We used a more robust method than regression to compare virginity pledgers with similar nonpledgers and found virtually no difference in sexual behavior or STDs and much less use of condoms.

This is great ammo for the culture wars, and it was headline news for a few days when it came out. In blog time, I’m way late in mentioning it. But my interest is the more robust method that Rosenbaum uses. It is something that statisticians call “matching”, but when they say matching, they don’t mean finding a subgraph with maximum degree one. I have a feeling that what they mean is related, however. Can we figure out together?

It seems like there is an R package that is popular for this sort of analysis, matchit, and there is an award-winning 38 page paper explaining the ideas behind the code.

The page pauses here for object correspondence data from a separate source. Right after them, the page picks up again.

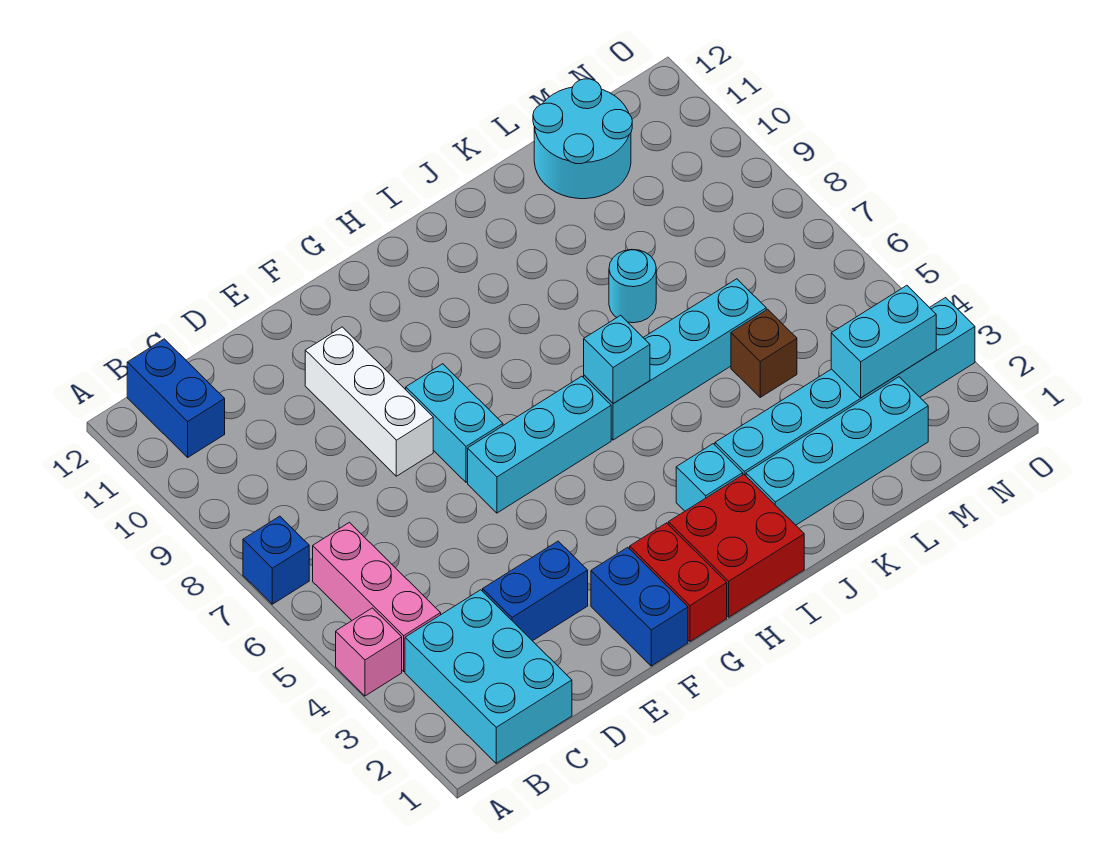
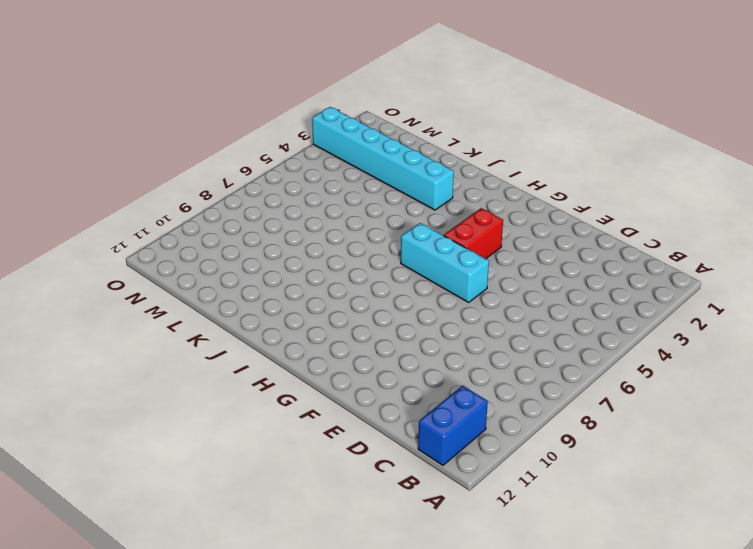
red 1x2 brick [444,208,503,259] -> red 1x2 brick moved to [630,523,727,641]
none -> pink 1x1 brick [336,608,402,696]
none -> blue 1x1 brick [243,516,309,604]
none -> cyan 2x3 brick [405,590,572,763]

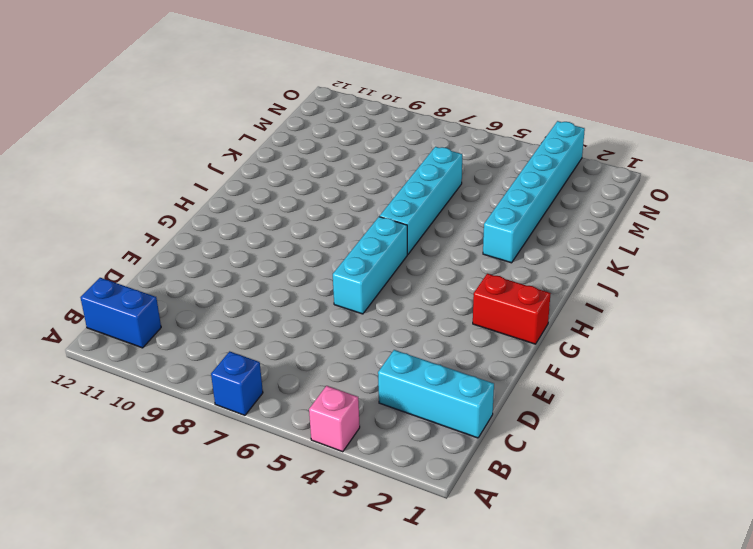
cyan 1x3 brick [378,350,494,438] -> cyan 2x3 brick [405,590,572,763]
none -> pink 1x3 brick [313,522,441,671]
none -> blue 1x2 brick [483,541,588,641]
none -> white 1x3 brick [305,327,433,476]

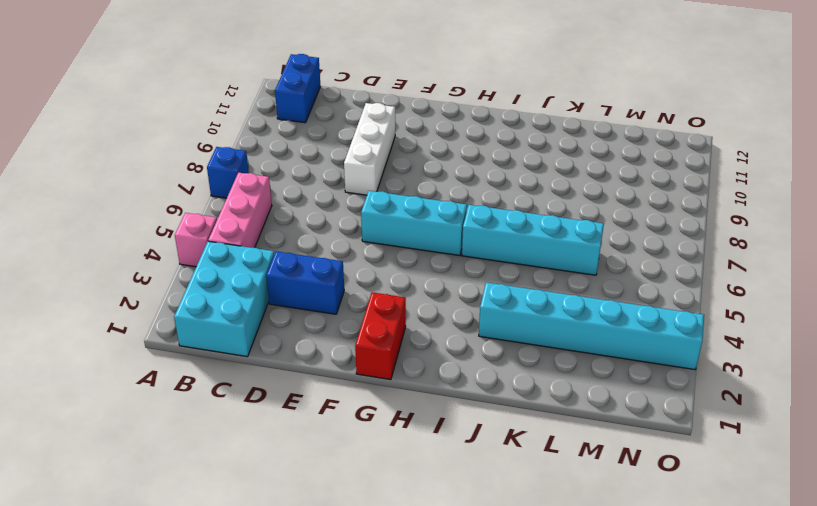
none -> blue 1x2 brick [591,547,688,666]
none -> cyan 1x2 brick [406,364,503,482]
none -> red 2x2 brick [668,474,804,617]

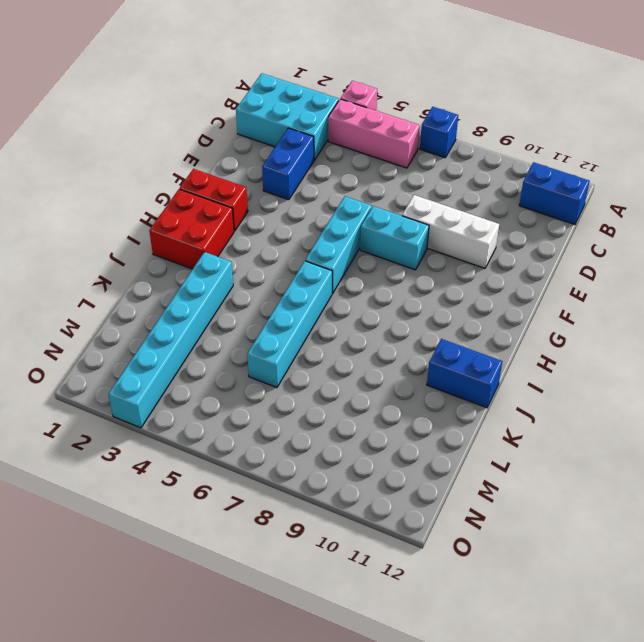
blue 1x2 brick [427,339,502,408] -> blue 1x2 brick moved to [591,547,688,666]
none -> cyan 1x1 brick [676,444,743,511]
none -> cyan 1x4 brick [746,377,928,525]
none -> cyan 1x1 round brick [609,249,656,323]

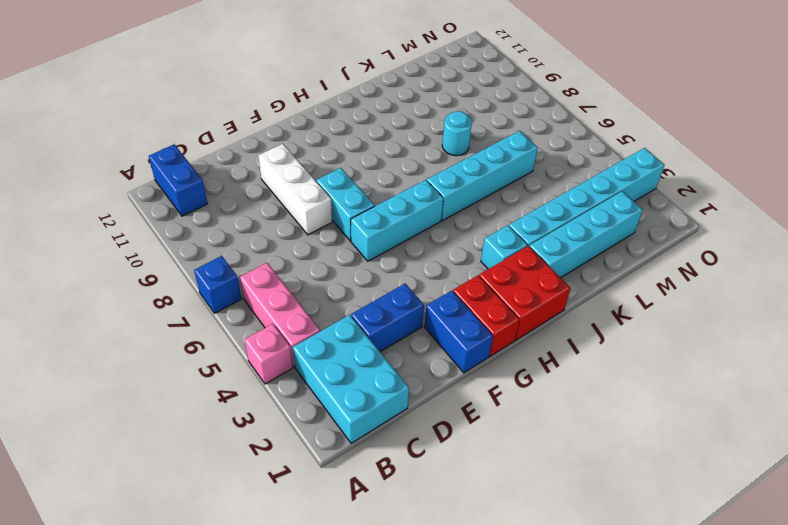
none -> brown 1x1 brick [731,309,797,397]
none -> cyan 2x2 round brick [533,79,632,199]
none -> cyan 1x1 brick [584,315,650,403]

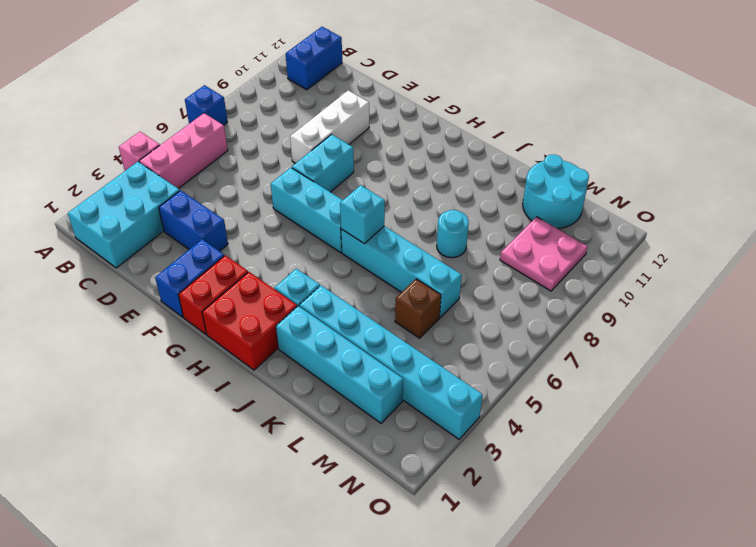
pink 2x2 plate [500,217,588,291] -> none
none -> cyan 1x2 brick [831,286,936,398]

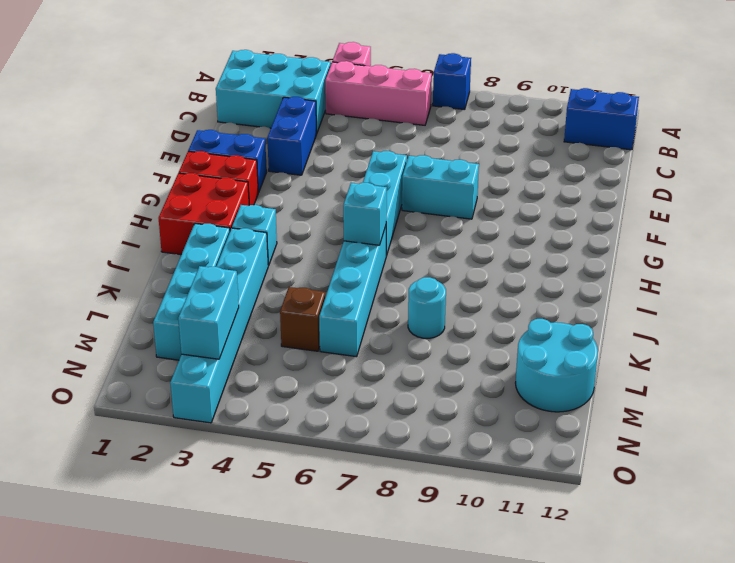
none -> white 1x3 brick [305,327,433,476]

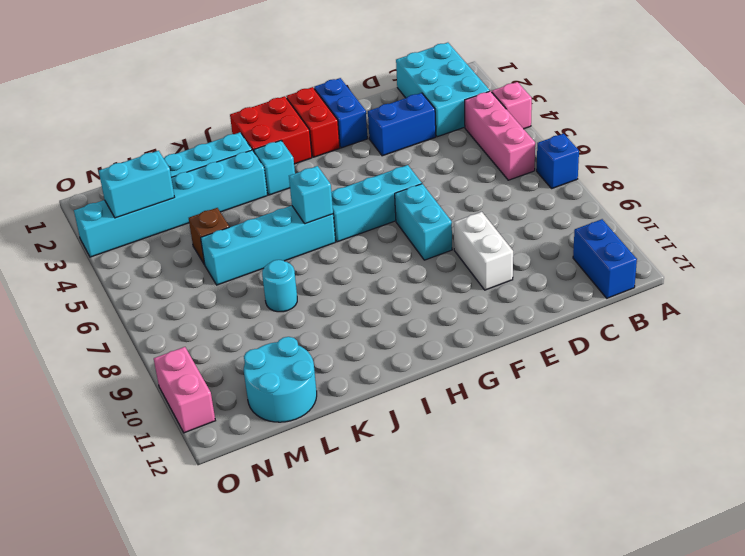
white 1x2 brick [454,212,513,290] -> white 1x3 brick [305,327,433,476]
pink 1x2 brick [154,347,215,433] -> none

Have a look and report back. I will too, when I have another 90 minutes free.

Filed under combinatorial optimization, global health

### 4 responses to “Matching Algorithms and Reproductive Health: Part 2, Matching and Virginity Pledges”

1. I didn’t realize this while I was writing, but now I’m pretty sure that I went to high school with Janet Rosenbaum! Small world, huh?

2. Aram Harrow

Hi Abie,
I think this kind of data-set matching includes the combinatorial kind, but also a more generalized pruning of the data set, in which control and treatment look nearly the same in all the pre-treatment dimensions, at least in some aggregate sort of way.

From page 212 of the paper:

Although one-to-one exact matching can eliminate model dependence and any bias from incorrect assumptions made during the parametric stage of analysis, it is not the only way to break the link between $T_i$ and $X_i$, since satisfying equation (11) only requires the distributions to be equivalent. Thus, to be clear, matching does not require pairing observations (indeed, there might have been less confusion if the technique had been called ‘‘pruning’’); only the distributions need be matched as closely as possible.

3. I found that the matchit documentation is a quicker way to get to the bottom of this than the matchit paper.

Check out section 3.2.1.4, Optimal Matching. This is one of 7 ways recommended, but, if I’m reading it right, it is exactly a minimum weight perfect matching of the treatment subjects to the control subjects.